Nous arrivons enfin à notre destination. La vue qui explose dans nos yeux coupe le flux ininterrompu de notre bavardage. Face à nous, un ranch en bois et transparence, avec une terrasse qui donne sur le lac Hodge et, en arrière-plan, un panorama unique sur la chaîne des Bernardo Moutains.

Endroit parfait, on va être bien. Il y a même une piscine pour Roberto et des poules et des chèvres, pour Billy. D’ailleurs, le môme et le coyote font la course pour arriver le premier et Marsh doit se frayer un chemin entre eux jusqu’à la porte.

L’intérieur est aussi enchanteur que l’extérieur, un vrai nid douillet, trois chambres, une petite cuisine, un salon avec une immense baie vitrée. Au sous-sol, une pièce est fermée avec un cadenas. Je cherche dans le trousseau la clé correspondante, ne la trouve pas. Cet endroit m’intrigue, je veux entrer. Je bidouille un cintre trouvé dans le placard de l’entrée et force la serrure. Je découvre une caverne d’Ali Baba, une grotte remplie de fourrures. Du ragondin, du lapin, de la fouine et de la martre. Du vison, du castor et du chinchilla. Que des peaux artificielles fabriquées avec des bouteilles en plastique ! Ou le propriétaire de la maison est importateur de pelages synthétiques ou c’est un drôle de collectionneur. Un amas doux et chaud me tend les bras. J’appelle les garçons et Billy, ils dévalent l’escalier et viennent me retrouver. Une bagarre géante s’organise au milieu de toutes ces peaux, moelleuses comme un matelas. Nous nous déguisons, prenons des photos, rions comme des enfants. Je pense qu’aucun de nous n’oubliera jamais ce moment.

Après avoir joué longtemps avec ce trésor inattendu, nous finissons par coucher Roberto dans la chambre qu’il a choisie. Il s’endort instantanément. Marsh et moi nous dirigeons vers la seconde chambre quand il m’attrape par le bras et me glisse à l’oreille :

– Je n’ai pas envie de dormir ici, viens, on sera mieux dans la pièce tout en bas.

Je me lève très tôt ce jour-là, enfile rapidement mon jean et un tee-shirt blanc qui traîne au milieu des peaux de lapin. Je me précipite aux toilettes, à l’étage. Le petit être qui m’habite se manifeste, réglé comme un réveil-matin. J’entends la porte d’entrée s’ouvrir. Entre deux hoquets, je murmure :

– Entre, fais-toi couler un café, j’arrive.

Je passe à la salle de bains, me rince la bouche et me lave les dents.

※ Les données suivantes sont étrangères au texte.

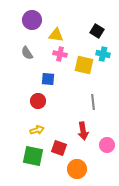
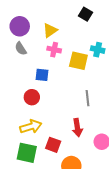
purple circle: (32, 20) -> (20, 26), moved
black square: (97, 31) -> (86, 14), moved
yellow triangle: (56, 35) -> (50, 30), turned -42
yellow arrow: (37, 130) -> (31, 127), size x1.5

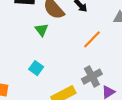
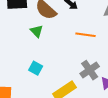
orange line: (92, 39) -> (85, 35), turned 60

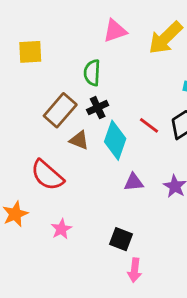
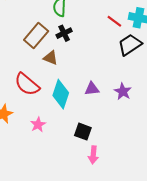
red line: (149, 125) -> (114, 21), moved
cyan diamond: (115, 140) -> (61, 94), moved

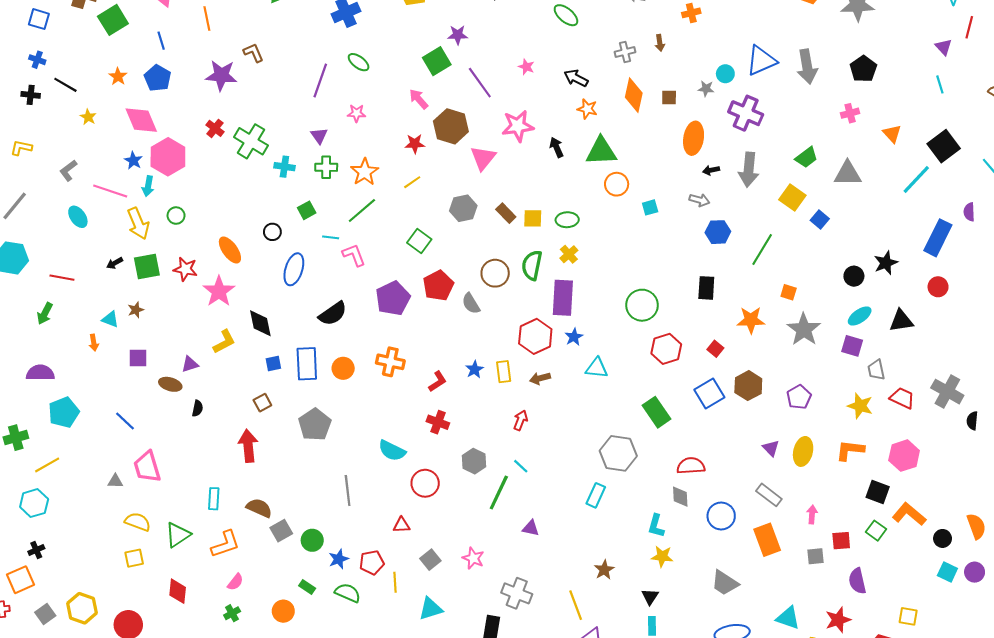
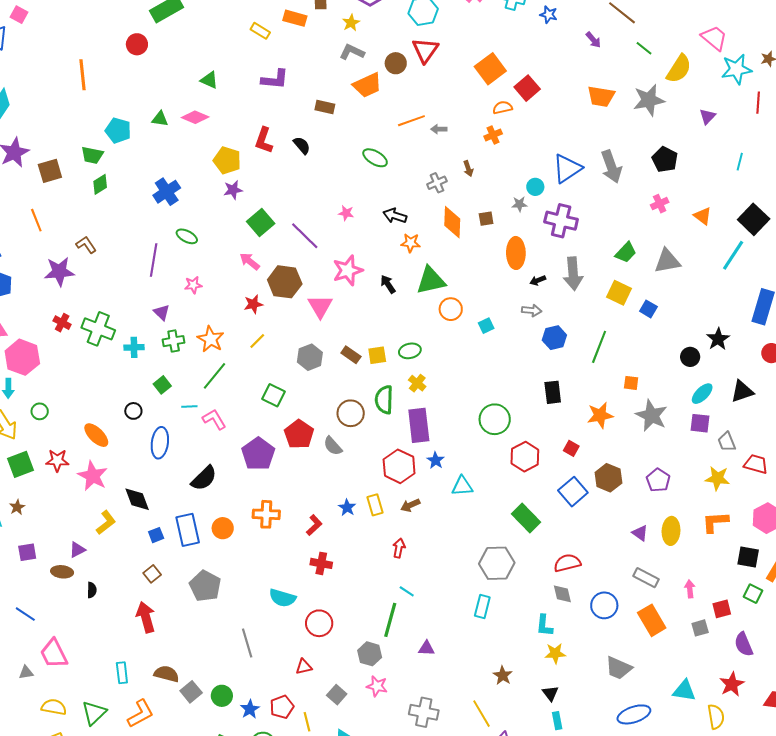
purple star: (458, 35) -> (233, 190), moved
purple triangle: (943, 47) -> (708, 116), moved, turned 36
cyan line: (940, 84) -> (740, 162), turned 42
gray hexagon: (474, 461) -> (370, 654), moved

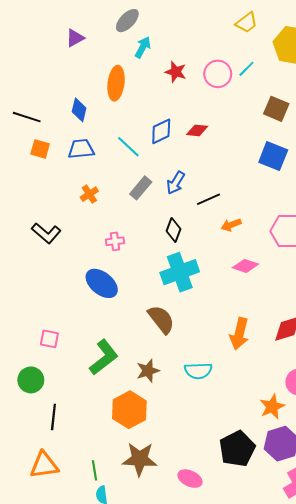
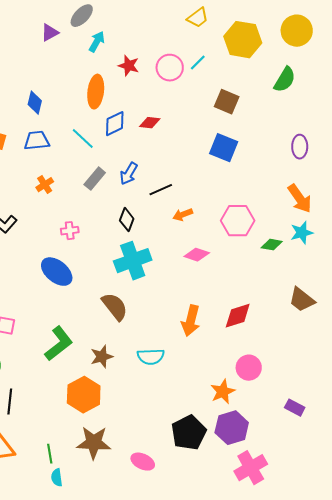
purple triangle: (75, 38) -> (50, 33), moved
orange ellipse: (116, 83) -> (96, 92), moved

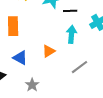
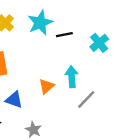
cyan arrow: (71, 34) -> (72, 77), moved

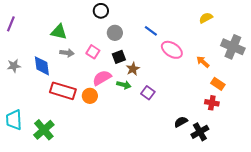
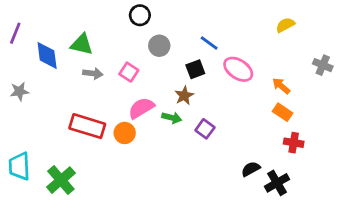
gray cross: (233, 47) -> (323, 65), size x0.6
black square: (119, 57) -> (195, 69), moved
blue diamond: (42, 66) -> (47, 55), moved
orange rectangle: (218, 84) -> (283, 112), moved

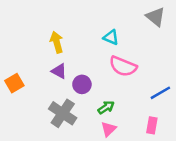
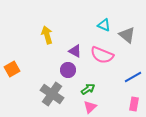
gray triangle: (156, 17) -> (127, 35), moved
cyan triangle: (111, 37) -> (104, 25), moved
purple triangle: (59, 71) -> (75, 51), moved
pink rectangle: (152, 125) -> (134, 104), moved

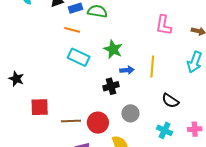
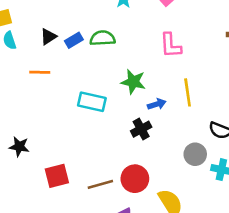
pink L-shape: (164, 25) -> (171, 45), moved
orange line: (72, 30) -> (40, 72), moved
gray circle: (130, 113) -> (195, 154), moved

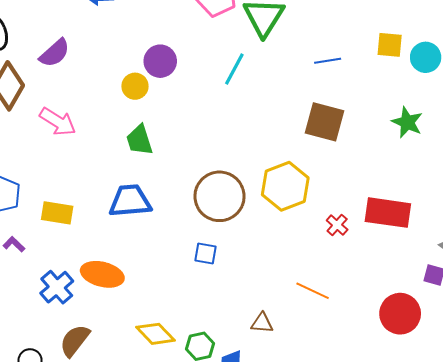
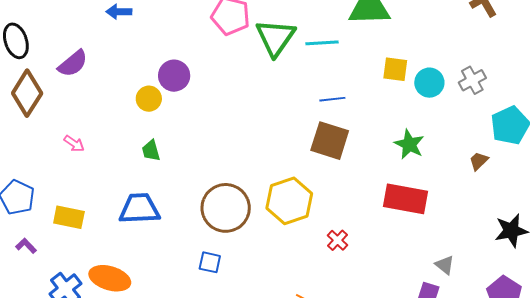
blue line: (328, 61) -> (332, 99), moved
cyan line: (234, 69) -> (322, 43), moved, turned 56
pink arrow: (58, 122) -> (74, 144), moved, size x0.6
green trapezoid: (139, 140) -> (151, 151), size x0.7
red rectangle: (388, 213) -> (405, 199), moved

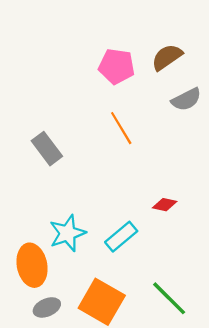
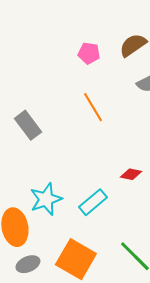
pink pentagon: (117, 66) -> (89, 53), size x0.7

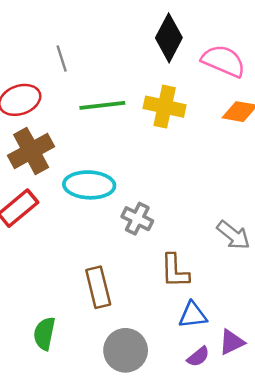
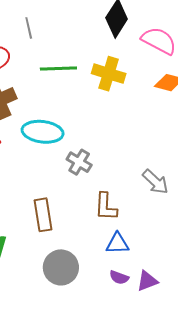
purple triangle: (232, 342) -> (147, 281), moved
purple semicircle: (198, 357) -> (119, 277), turned 54

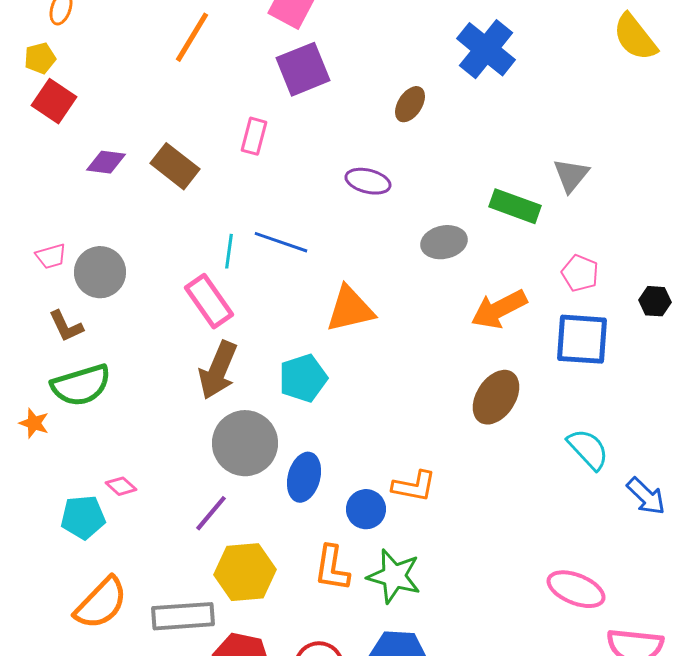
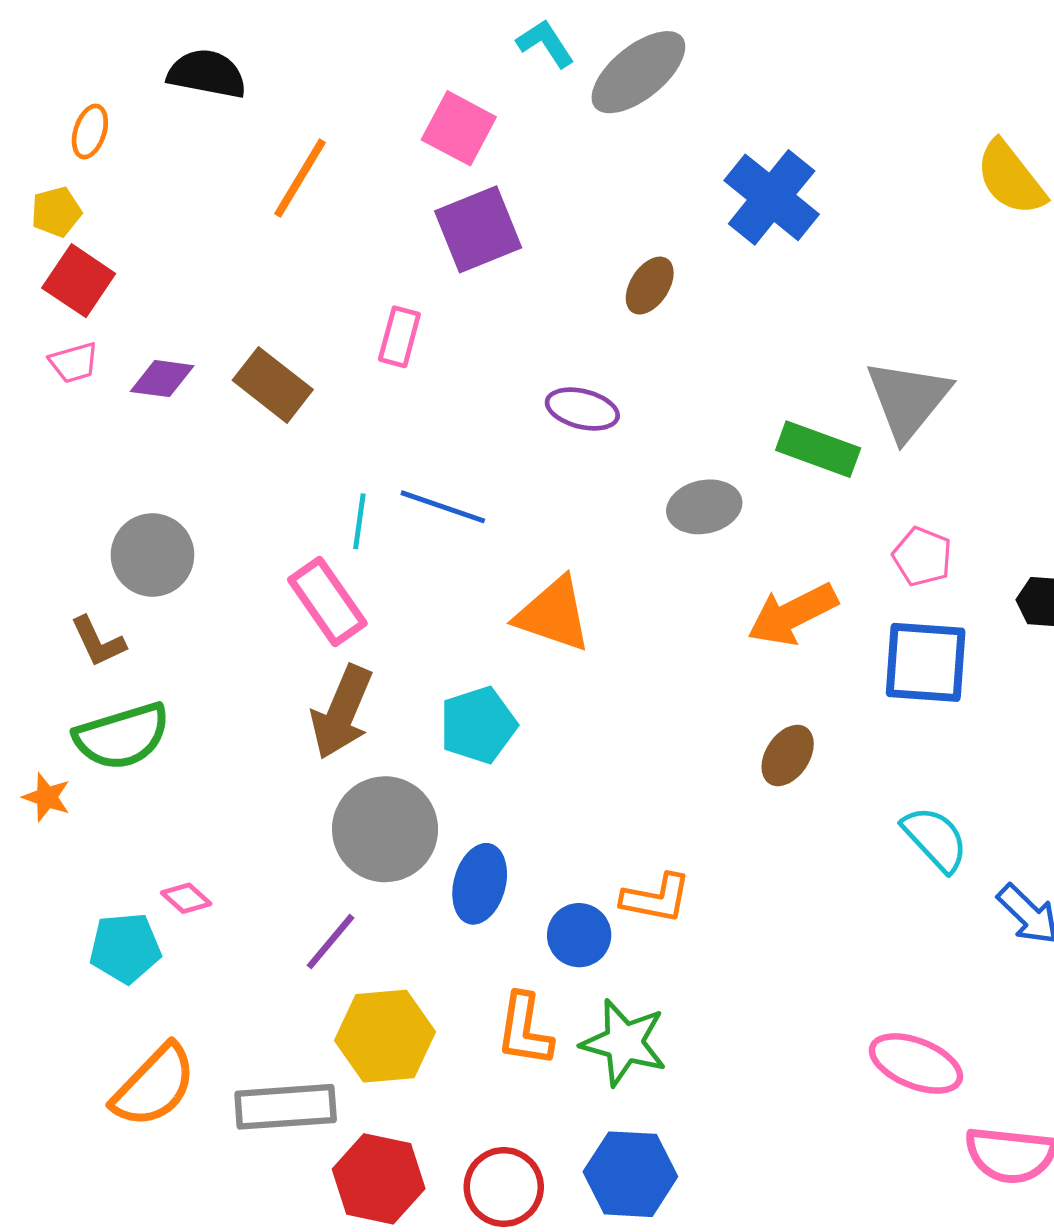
gray triangle: (571, 175) -> (908, 399), size x1.5
pink trapezoid: (51, 256) -> (74, 363), moved
orange triangle: (350, 309) -> (553, 614), turned 32
brown ellipse: (496, 397) -> (788, 755), size x0.7

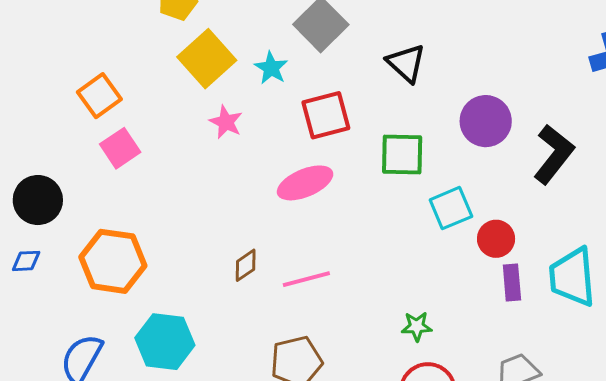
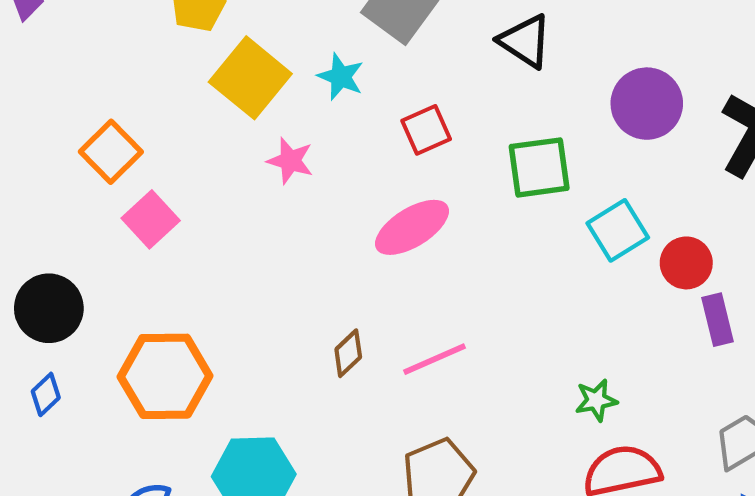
red square: (326, 115) -> (426, 130), size x0.7
blue diamond: (26, 261) -> (46, 394), turned -32

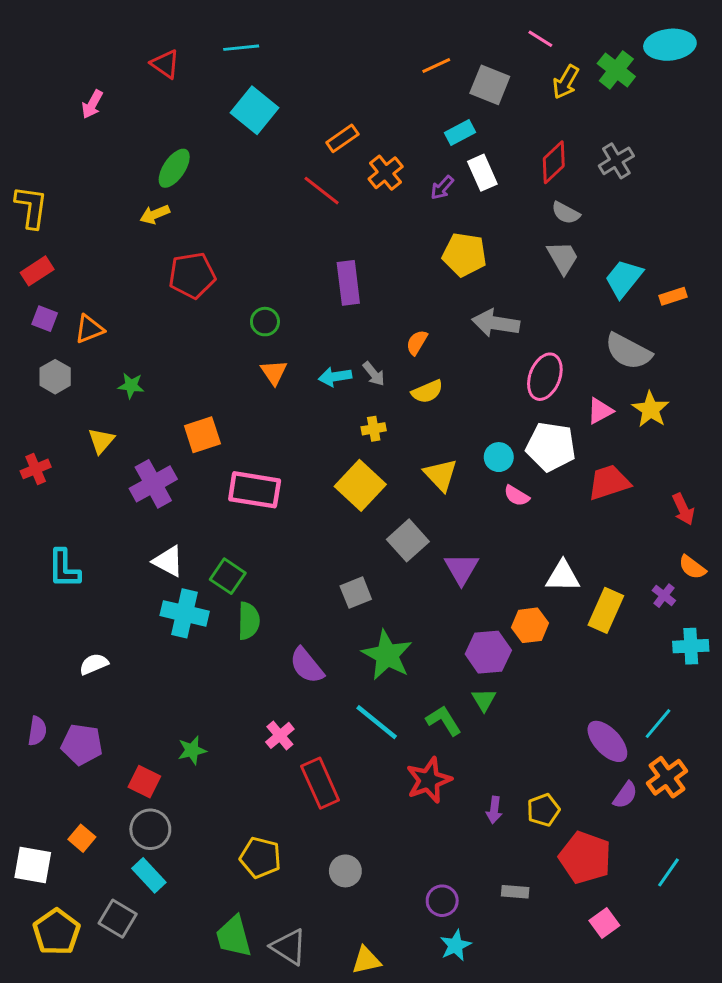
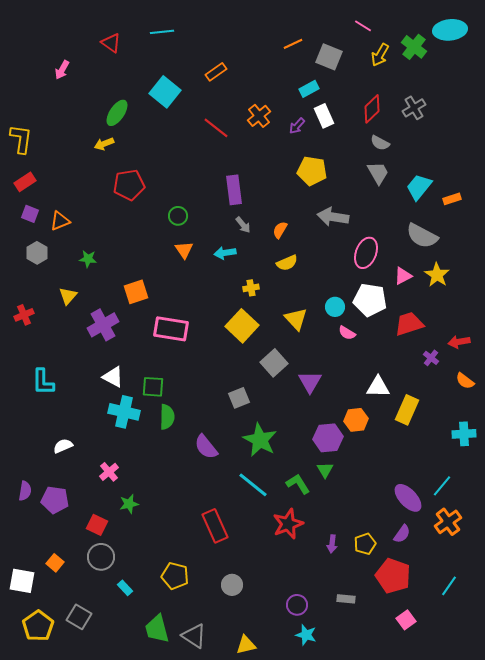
cyan square: (255, 110) -> (165, 92), moved
orange rectangle: (342, 138) -> (216, 72), moved
gray arrow: (374, 374) -> (243, 225), moved
red arrow: (683, 509) -> (459, 342), turned 105
green square: (228, 576) -> (153, 387), turned -30
purple cross: (664, 596) -> (431, 358), moved
pink cross: (280, 735) -> (109, 472), moved
purple semicircle: (625, 795) -> (402, 534), moved
cyan rectangle: (149, 875) -> (125, 588), moved, size x0.7
cyan star: (456, 945) -> (306, 635), turned -30

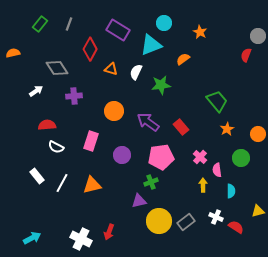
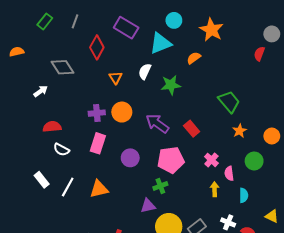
orange star: (200, 32) -> (211, 30), size x1.6
orange triangle: (111, 69) -> (116, 78), moved, turned 40
purple cross: (74, 96) -> (97, 113), moved
yellow triangle: (258, 211) -> (272, 216), turned 40

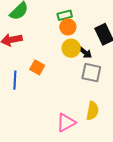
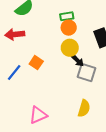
black arrow: (85, 52) -> (78, 61), moved
blue line: (15, 80) -> (14, 73), turned 30
pink triangle: (66, 123) -> (38, 115), moved

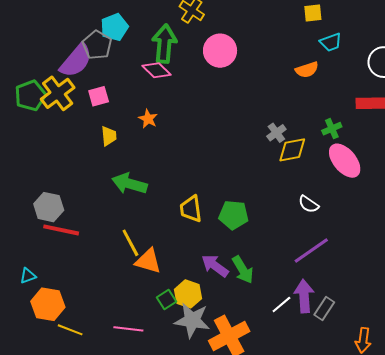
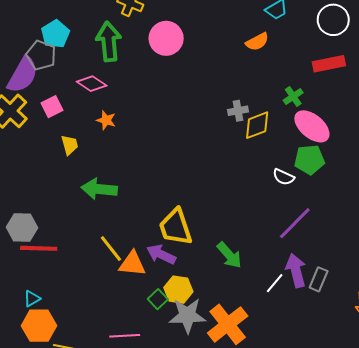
pink diamond: (156, 70) -> (92, 84), moved
gray cross: (276, 133) -> (238, 111), turned 36
yellow trapezoid: (191, 209) -> (176, 227), moved, size x1.4
green pentagon: (234, 215) -> (309, 160), moved
purple arrow: (215, 266) -> (161, 254), moved
cyan triangle: (28, 276) -> (32, 299), moved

L’escalier grince sous les pas de Marsh. Il pénètre dans la cuisine, s’approche de la silhouette de dos, la saisit par les hanches pour embrasser sa nuque, comme tous les matins. Elle se retourne et lui balance une claque bien sonore sur la joue. Il recule, abasourdi.

J’entre dans la pièce à mon tour. Ils se fusillent du regard tous les deux. Marsh scrute l’autre fille vêtue comme moi d’un jean et d’un tee-shirt blanc, me dévisage. Il ne comprend pas.

– Marsh, je te présente ma sœur, Émilie. Je vois que vous avez déjà fait connaissance. C’est ma jumelle. On se déteste. On est presque identiques, mais il y a un détail qui nous diffère. Regarde ses yeux.

Il s’approche d’Émilie. Dans ce visage en miroir, il découvre un iris pistache-noisette et un autre bleu. Infiniment bleu.